Work order:
Pick out each line of the records that includes the string "root", and copy it.

** Opening Task material block **

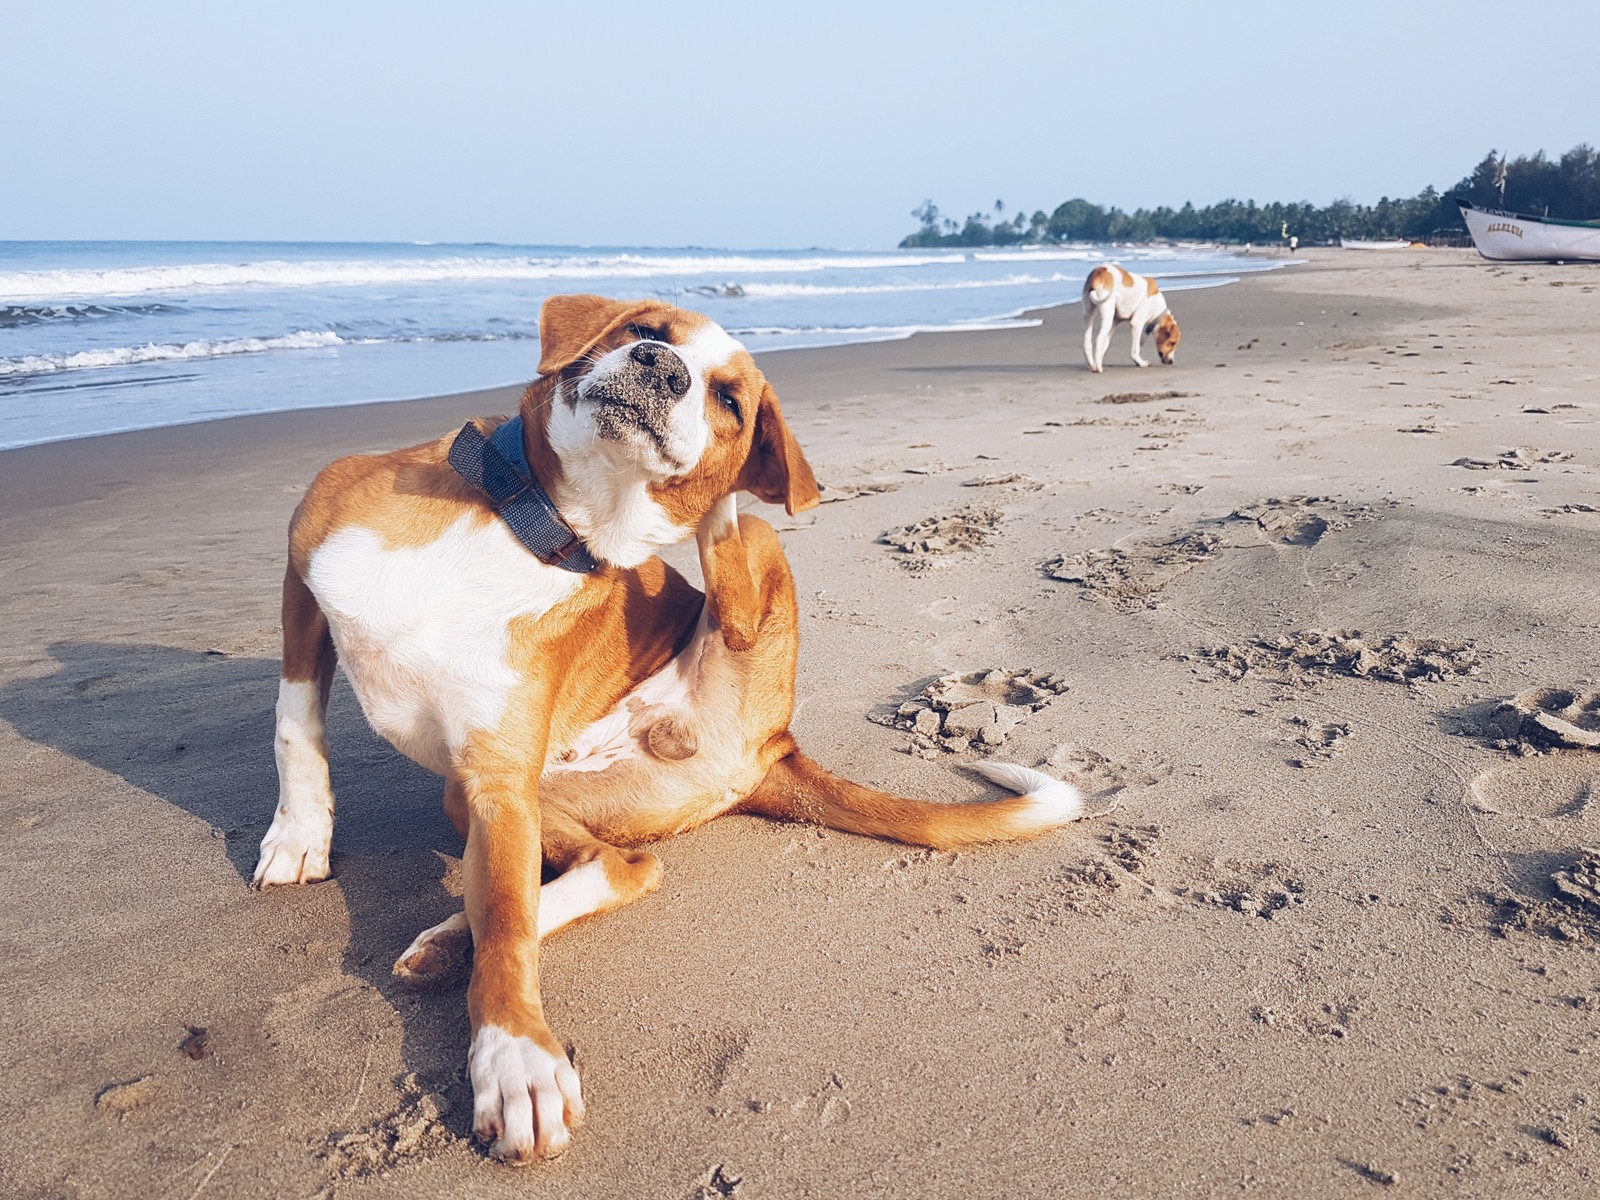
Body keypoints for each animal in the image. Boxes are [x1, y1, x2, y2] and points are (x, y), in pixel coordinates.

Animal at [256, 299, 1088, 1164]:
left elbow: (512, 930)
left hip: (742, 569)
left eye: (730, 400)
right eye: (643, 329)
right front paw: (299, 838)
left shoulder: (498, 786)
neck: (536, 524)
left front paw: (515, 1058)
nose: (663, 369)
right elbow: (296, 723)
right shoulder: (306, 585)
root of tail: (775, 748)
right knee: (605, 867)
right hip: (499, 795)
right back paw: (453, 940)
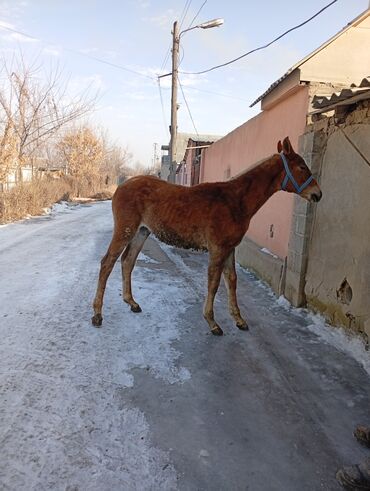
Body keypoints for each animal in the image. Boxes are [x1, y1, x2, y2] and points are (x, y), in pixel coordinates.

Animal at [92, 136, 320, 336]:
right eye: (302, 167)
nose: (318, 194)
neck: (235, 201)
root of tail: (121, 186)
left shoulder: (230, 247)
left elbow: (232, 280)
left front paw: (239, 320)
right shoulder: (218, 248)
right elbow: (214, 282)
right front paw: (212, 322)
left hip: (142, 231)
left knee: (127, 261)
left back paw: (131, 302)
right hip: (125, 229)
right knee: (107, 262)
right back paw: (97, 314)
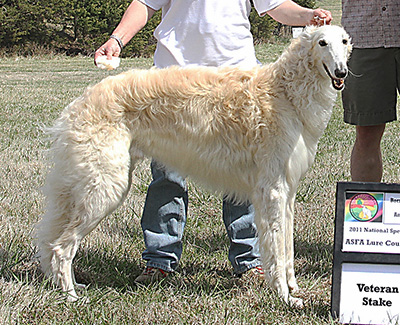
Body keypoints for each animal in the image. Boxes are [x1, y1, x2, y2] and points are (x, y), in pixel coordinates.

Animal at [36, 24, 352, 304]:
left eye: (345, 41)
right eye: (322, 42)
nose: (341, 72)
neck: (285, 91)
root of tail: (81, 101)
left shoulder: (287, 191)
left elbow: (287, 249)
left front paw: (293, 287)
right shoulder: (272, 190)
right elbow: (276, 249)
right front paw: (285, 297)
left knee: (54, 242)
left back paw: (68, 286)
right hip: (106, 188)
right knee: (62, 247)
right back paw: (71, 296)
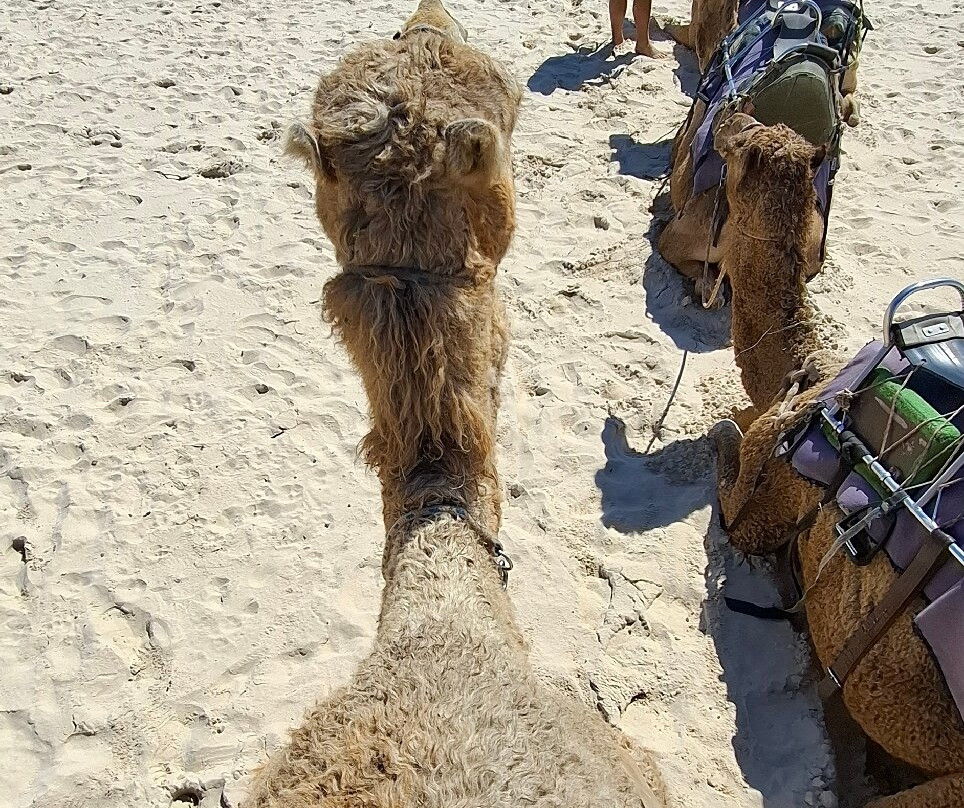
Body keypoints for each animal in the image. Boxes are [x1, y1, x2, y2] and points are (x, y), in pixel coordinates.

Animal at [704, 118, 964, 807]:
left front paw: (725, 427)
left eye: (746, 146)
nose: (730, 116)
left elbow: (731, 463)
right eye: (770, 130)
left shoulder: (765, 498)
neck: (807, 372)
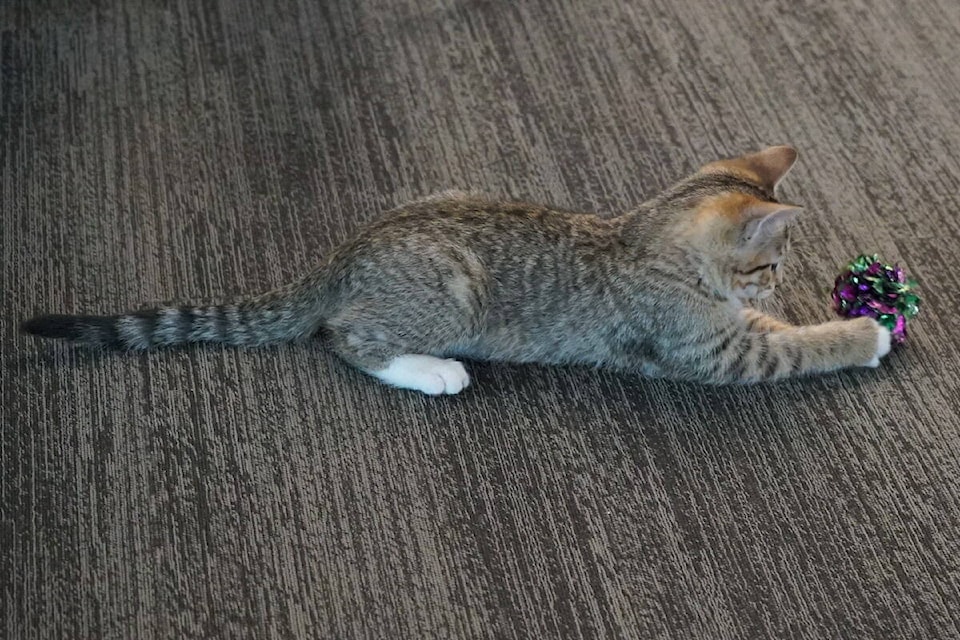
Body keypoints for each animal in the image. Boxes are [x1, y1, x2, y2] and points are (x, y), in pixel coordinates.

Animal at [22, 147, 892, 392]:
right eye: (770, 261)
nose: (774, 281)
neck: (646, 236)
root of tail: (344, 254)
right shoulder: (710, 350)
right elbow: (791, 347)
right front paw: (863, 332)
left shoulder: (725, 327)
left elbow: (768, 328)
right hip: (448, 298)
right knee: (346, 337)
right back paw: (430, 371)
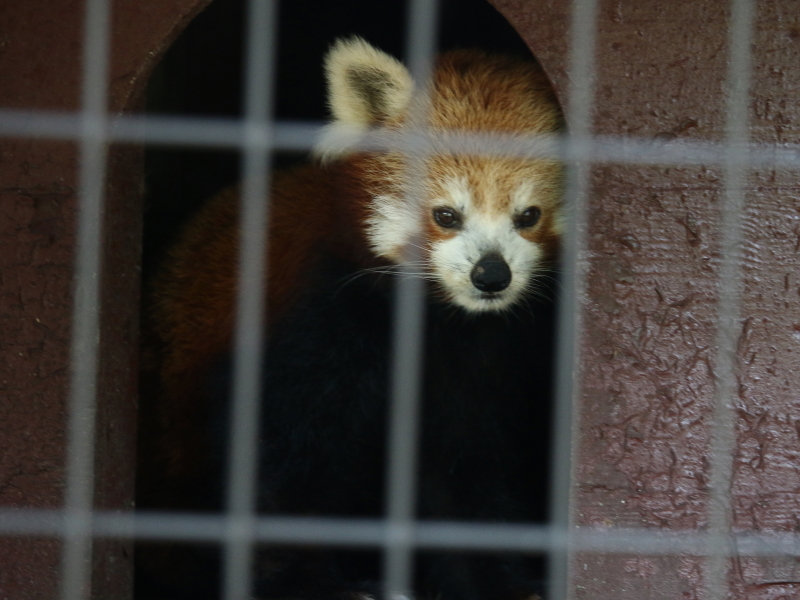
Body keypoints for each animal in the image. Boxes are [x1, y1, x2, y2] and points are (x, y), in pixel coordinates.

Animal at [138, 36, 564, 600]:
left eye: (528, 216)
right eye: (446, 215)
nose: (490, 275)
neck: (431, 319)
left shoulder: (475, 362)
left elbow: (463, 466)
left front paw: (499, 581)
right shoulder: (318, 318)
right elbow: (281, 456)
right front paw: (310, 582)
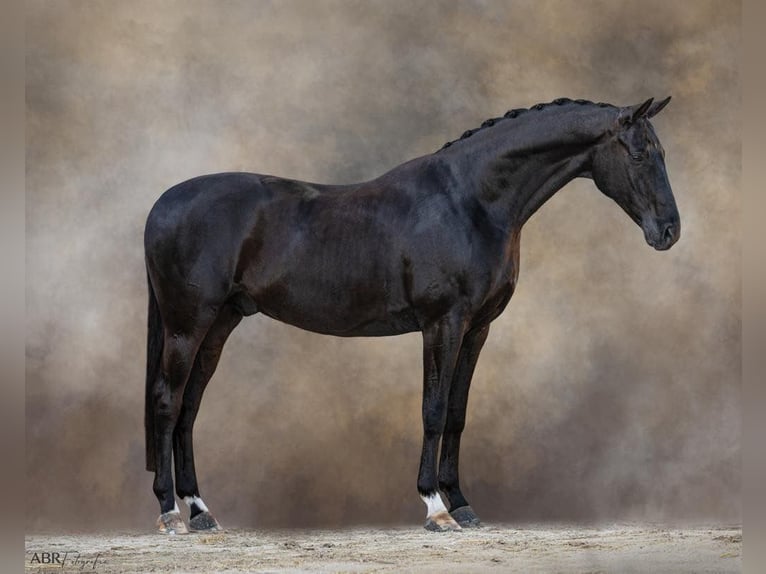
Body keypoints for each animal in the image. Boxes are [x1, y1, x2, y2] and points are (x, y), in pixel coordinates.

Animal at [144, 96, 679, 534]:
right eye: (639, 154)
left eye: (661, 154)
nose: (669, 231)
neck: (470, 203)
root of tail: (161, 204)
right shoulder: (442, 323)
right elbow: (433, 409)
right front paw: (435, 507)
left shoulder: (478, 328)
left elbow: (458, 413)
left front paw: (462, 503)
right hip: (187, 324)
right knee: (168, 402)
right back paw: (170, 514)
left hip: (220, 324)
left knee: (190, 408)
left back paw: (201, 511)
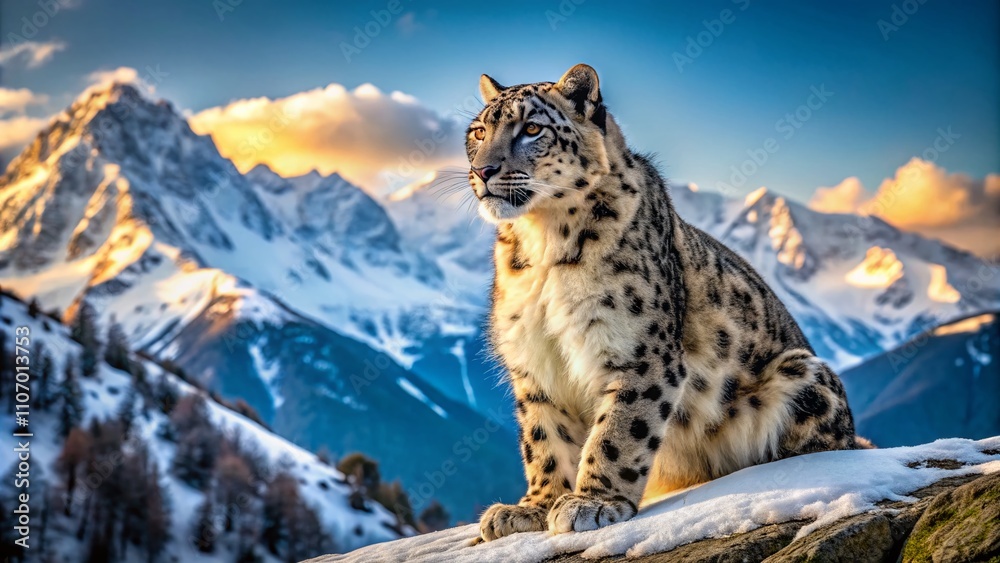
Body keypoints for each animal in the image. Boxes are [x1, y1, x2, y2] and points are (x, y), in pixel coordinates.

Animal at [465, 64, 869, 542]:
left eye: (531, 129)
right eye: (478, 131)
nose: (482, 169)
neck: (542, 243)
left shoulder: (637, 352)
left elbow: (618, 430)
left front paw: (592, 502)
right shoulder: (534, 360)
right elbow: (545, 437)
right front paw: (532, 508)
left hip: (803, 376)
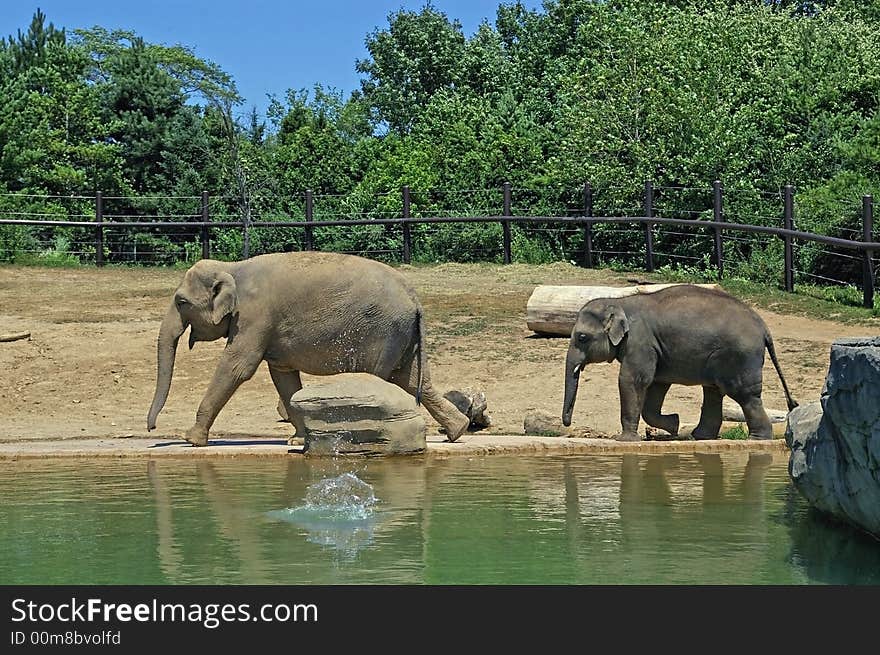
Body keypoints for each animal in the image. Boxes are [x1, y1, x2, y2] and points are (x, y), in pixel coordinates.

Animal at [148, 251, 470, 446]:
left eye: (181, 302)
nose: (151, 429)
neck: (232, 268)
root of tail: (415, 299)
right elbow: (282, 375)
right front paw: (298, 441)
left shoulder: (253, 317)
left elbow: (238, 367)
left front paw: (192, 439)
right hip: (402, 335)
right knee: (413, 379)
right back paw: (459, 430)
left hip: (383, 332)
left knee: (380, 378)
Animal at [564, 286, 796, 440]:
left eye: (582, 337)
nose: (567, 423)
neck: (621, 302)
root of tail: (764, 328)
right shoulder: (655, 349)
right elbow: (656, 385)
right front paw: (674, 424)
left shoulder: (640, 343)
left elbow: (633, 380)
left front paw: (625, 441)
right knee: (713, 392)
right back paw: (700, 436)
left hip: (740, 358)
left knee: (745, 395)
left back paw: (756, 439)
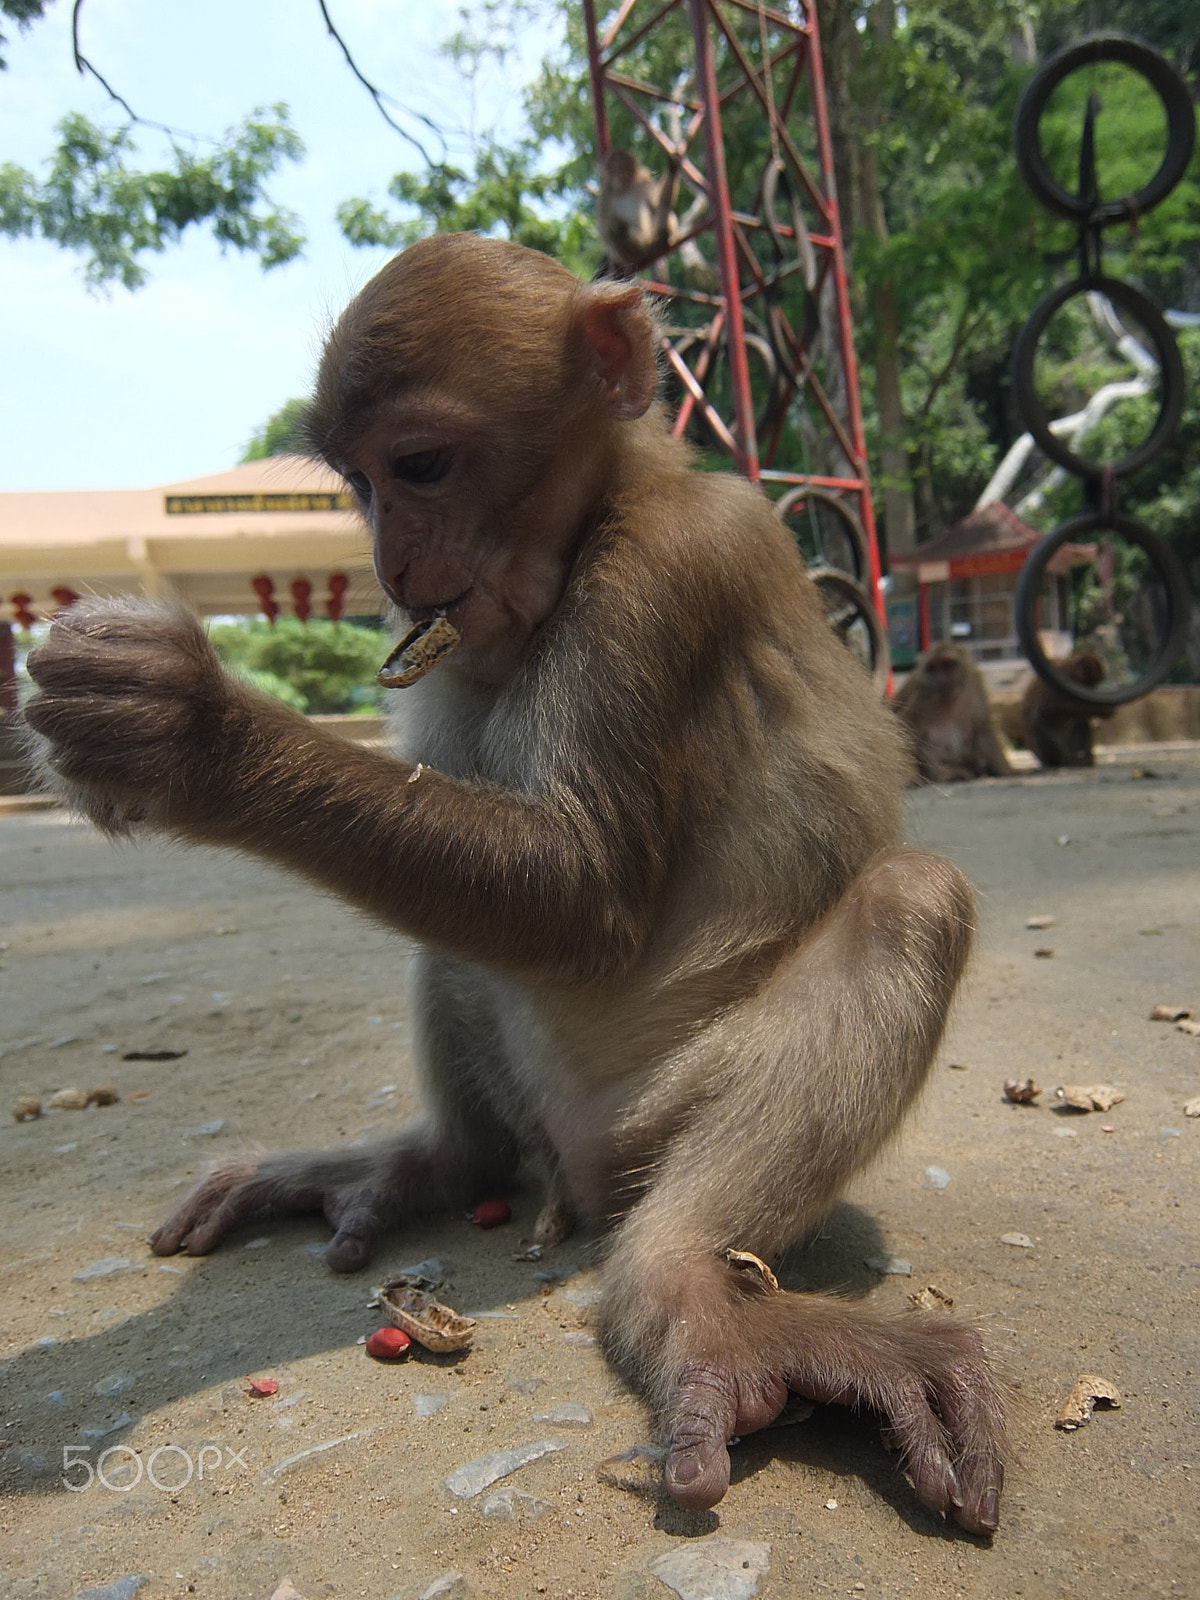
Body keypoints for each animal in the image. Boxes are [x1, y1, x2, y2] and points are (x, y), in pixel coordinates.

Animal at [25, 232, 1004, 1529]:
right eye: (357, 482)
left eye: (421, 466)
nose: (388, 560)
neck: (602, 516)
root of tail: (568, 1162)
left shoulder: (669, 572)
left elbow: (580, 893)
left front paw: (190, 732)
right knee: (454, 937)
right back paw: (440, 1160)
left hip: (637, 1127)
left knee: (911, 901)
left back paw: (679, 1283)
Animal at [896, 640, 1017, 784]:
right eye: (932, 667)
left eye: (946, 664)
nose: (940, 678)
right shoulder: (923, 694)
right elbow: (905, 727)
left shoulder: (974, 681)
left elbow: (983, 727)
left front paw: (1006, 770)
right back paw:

** Closing Task material block **

Task output:
root of tail: (775, 748)
root of tail: (121, 186)
root of tail: (81, 101)
root of tail: (344, 254)
root of tail: (161, 204)
root of tail: (415, 299)
root of tail: (764, 328)
root of tail: (568, 1162)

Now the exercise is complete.